Author: Marilyn Wilton-Smith
Bio: Born and educated in Portsmouth, Marilyn worked for the Navy initially and later continued her career in a managerial role within a large Property Auction House; eventually retiring as an administrator for the Portsmouth City Council. Portsmouth was a great place for Marilyn to start researching local history. Being brought up in a time just after the war, and being a keen photographer, she took interest in the ever changing skyline of the City, photographing areas before they were regenerated, and delving into its past.
Moving on in life, and living in properties of various ages, I have always been fascinated by their history, both architecturally and socially, together with the surrounding areas. Moving to Titchfield in 2010, I became a member of the History Society and almost immediately fulfilled roles as Secretary, Treasurer and for the past 7 years as the Chairman.
Together with my husband Colin and of course our Springer Spaniel ‘Misty’ we live in one of Titchfield’s Historic Properties, with its Tudor walled garden, and within walking distance of Place House the home of the Earl’s of Southampton, of which I am the keyholder. Over the years, we have accumulated a vast amount of knowledge about Place House, so much so, that we have involved the school and other children’s clubs within Titchfield who now take a great interest in their local history. We give tours to Societies and others, and over the Jubilee had fun with themed tours, involving ‘Thomas Wriothesley’ the 1st Earl of Southampton, Shakespeare, Henry VI, and Queen Elizabeth I, not forgetting the Canons of the original Abbey.
Being so involved with the Abbey/Place House and the History Society, I was asked to become a Trustee of the Shakespeare Southampton Legacy Trust, a Charity organisation set up by Lord Montagu of Beaulieu (who is a descendent of the family and also the patron of the Titchfield History Society).

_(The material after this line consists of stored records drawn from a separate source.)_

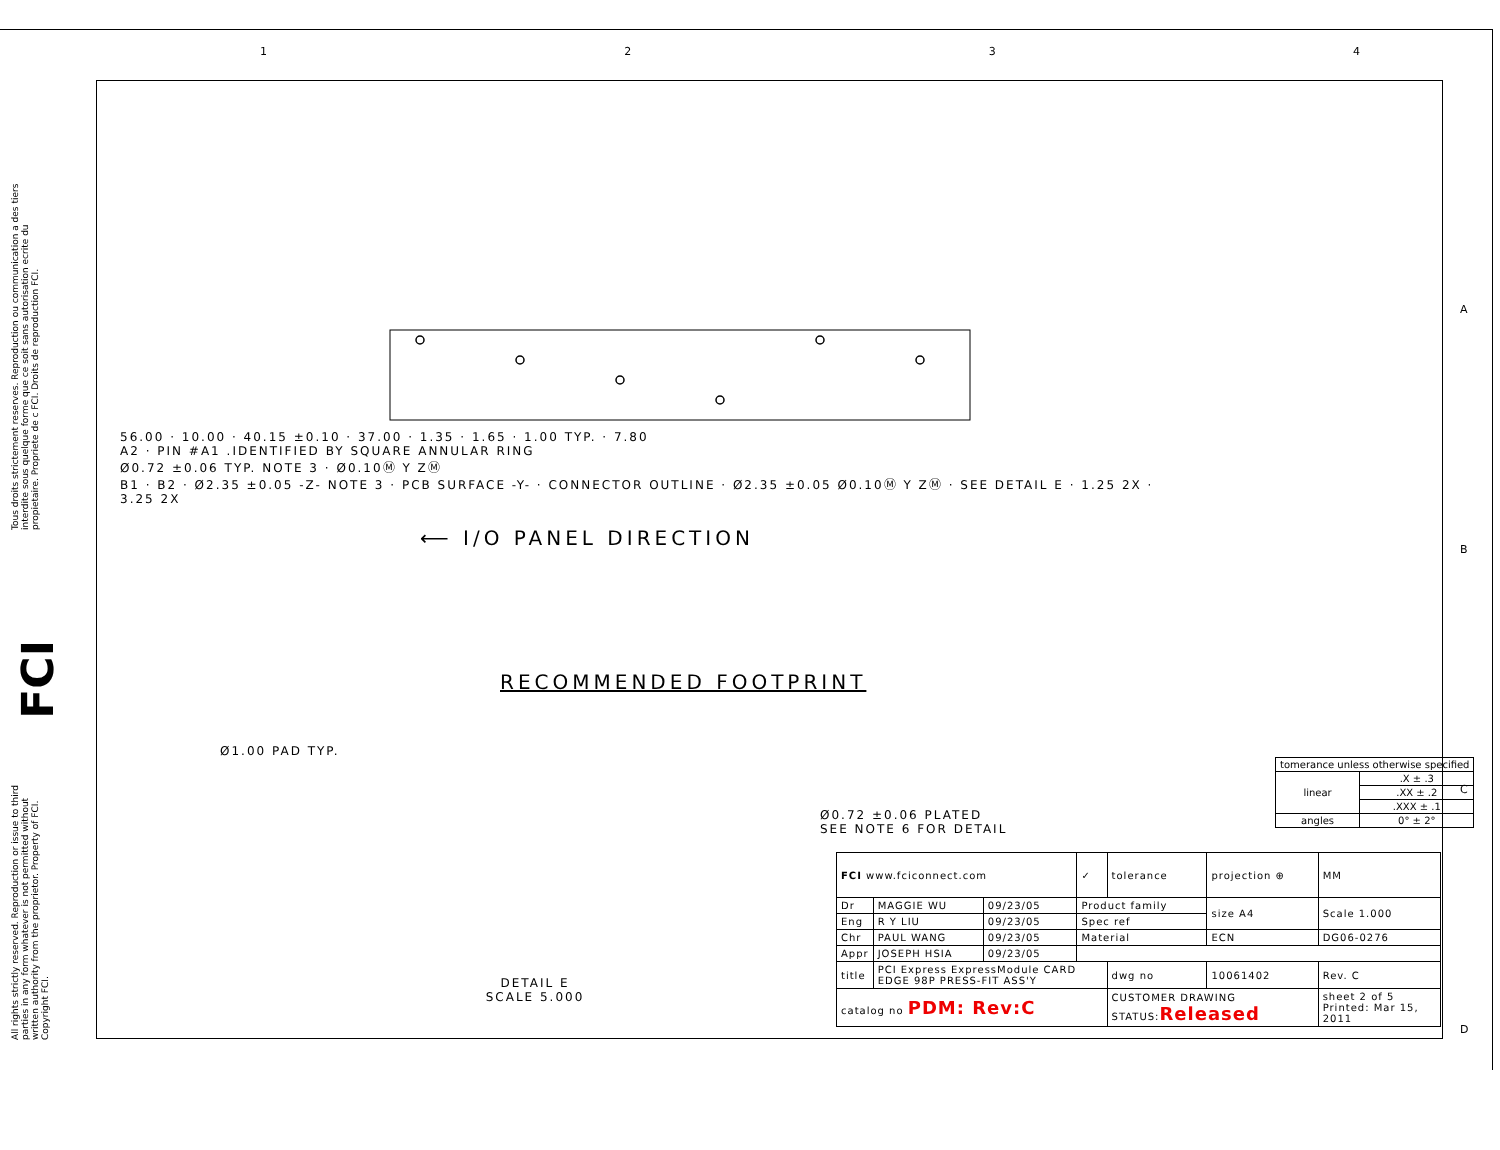Tous droits strictement reserves. Reproduction ou communication a des tiers interdite sous quelque forme que ce soit sans autorisation ecrite du propietaire. Propriete de c FCI. Droits de reproduction FCI.
FCI
All rights strictly reserved. Reproduction or issue to third parties in any form whatever is not permitted without written authority from the proprietor. Property of FCI. Copyright FCI.
1 2 3 4
A
B
C
D
56.00 · 10.00 · 40.15 ±0.10 · 37.00 · 1.35 · 1.65 · 1.00 TYP. · 7.80
A2 · PIN #A1 .IDENTIFIED BY SQUARE ANNULAR RING
Ø0.72 ±0.06 TYP. NOTE 3 · Ø0.10Ⓜ Y ZⓂ
B1 · B2 · Ø2.35 ±0.05 -Z- NOTE 3 · PCB SURFACE -Y- · CONNECTOR OUTLINE · Ø2.35 ±0.05 Ø0.10Ⓜ Y ZⓂ · SEE DETAIL E · 1.25 2X · 3.25 2X
⟵ I/O PANEL DIRECTION
RECOMMENDED FOOTPRINT
Ø1.00 PAD TYP.
Ø0.72 ±0.06 PLATED
SEE NOTE 6 FOR DETAIL
DETAIL E
SCALE 5.000
| tomerance unless otherwise specified | |
| linear | .X ± .3 |
| | .XX ± .2 |
| | .XXX ± .1 |
| angles | 0° ± 2° |
| FCI www.fciconnect.com | | | ✓ | tolerance | projection ⊕ | MM |
| Dr | MAGGIE WU | 09/23/05 | Product family | | size A4 | Scale 1.000 |
| Eng | R Y LIU | 09/23/05 | Spec ref | | | |
| Chr | PAUL WANG | 09/23/05 | Material | | ECN | DG06-0276 |
| Appr | JOSEPH HSIA | 09/23/05 | | | | |
| title | PCI Express ExpressModule CARD EDGE 98P PRESS-FIT ASS'Y | | | dwg no | 10061402 | Rev. C |
| catalog no PDM: Rev:C | | | | CUSTOMER DRAWING STATUS: Released | | sheet 2 of 5 Printed: Mar 15, 2011 |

This was formed to advance research education and heritage of the Wriothesley family ‘The Earls of Southampton’, and to preserve their monument located in the Southampton Chapel within St Peter’s Church Titchfield.
Working on new History Books of the village, I realised than none of these would be suitable for children, so the idea was formed and the start of my venture into writing a children’s history book began.
Ideas grew, mostly in the middle of the night, which I find is the best time for good ideas!!
Luckily for me, I was introduced to a young lady who had written a children’s historic tour of a Cornish village. She agreed to have a look at my ideas and draft copy, coming back with good constructive thoughts on where I should take it. I also showed a copy to a former headmistress who said that she thought I had mixed the age groups in the book, some parts for younger children and other parts too forward for them, which didn’t work well. She was right! So back to the drawing board, literally, as I thought I had someone lined up for my illustrations but they unfortunately were unable to help in the end, so onwards and upwards, I completed them myself.
My copy finally drawn and the dialogue completed it was time to scan it. This process took ages and when I had finally completed this task, I found that the colour had been taken out in the process (These things are sent to try us!). Would you believe that an old office scanner, took a fraction of the time of this modern version and the results being perfect!
The main part of the book now ready to be sent for print, I turned my attention to the front page! Mmmm what to call it? Luckily a creative friend called to say she had the idea of calling it ‘Footsteps through History’, this could take me onto other books bringing in the village and other parts of this historic area. She went on to suggest that badges could be given for the children to join the ‘Footsteps’ club. This was a great idea, especially for the Junior History Group. With the interest shown by the children and the school in studying local history, I thought that the next step could perhaps take the form of an after school club that had activities and fun ways for the children to take in all that this village has to offer from its interesting past.
In her enthusiasm, she went on to say that we could have board games etc. Whoa! One thing at a time!!!